» **DATA RECORDS**
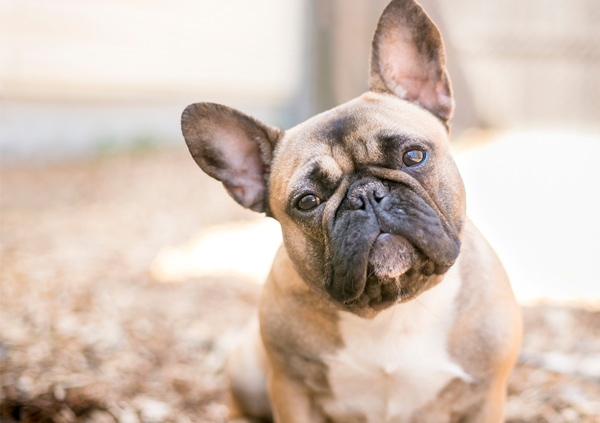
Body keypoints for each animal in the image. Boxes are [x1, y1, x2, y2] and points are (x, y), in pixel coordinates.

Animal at [180, 0, 524, 420]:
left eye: (414, 156)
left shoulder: (484, 394)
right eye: (307, 201)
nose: (367, 195)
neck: (393, 308)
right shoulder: (291, 391)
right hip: (248, 371)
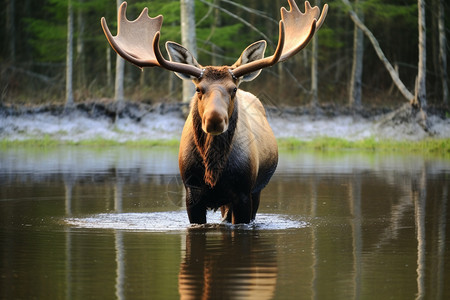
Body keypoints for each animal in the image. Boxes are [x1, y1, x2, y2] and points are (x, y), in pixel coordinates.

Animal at [101, 0, 326, 224]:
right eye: (199, 89)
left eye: (233, 89)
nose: (214, 120)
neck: (213, 171)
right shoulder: (192, 194)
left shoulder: (244, 193)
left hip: (256, 191)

» **AIM OF THE EXERCISE**
Your reply should hold every line above exactly as written and none of the pictures.

» **RESULT OF THIS EXERCISE**
Body keypoints for each animal in the image. Boxes are [x1, y1, x2, y2] and points are (x, y), in pixel coordinates.

Animal at [180, 0, 524, 420]:
left eye: (414, 156)
left shoulder: (484, 394)
right eye: (307, 201)
nose: (367, 195)
neck: (393, 308)
right shoulder: (291, 391)
right hip: (248, 371)
Body keypoints for each animal in the image. Boxes are [x1, y1, x2, y2] and points are (x, y), in pixel coordinates.

Animal at [101, 0, 326, 224]:
right eye: (199, 89)
left eye: (233, 89)
nose: (214, 120)
neck: (213, 171)
right shoulder: (192, 194)
left shoulder: (244, 193)
left hip: (256, 191)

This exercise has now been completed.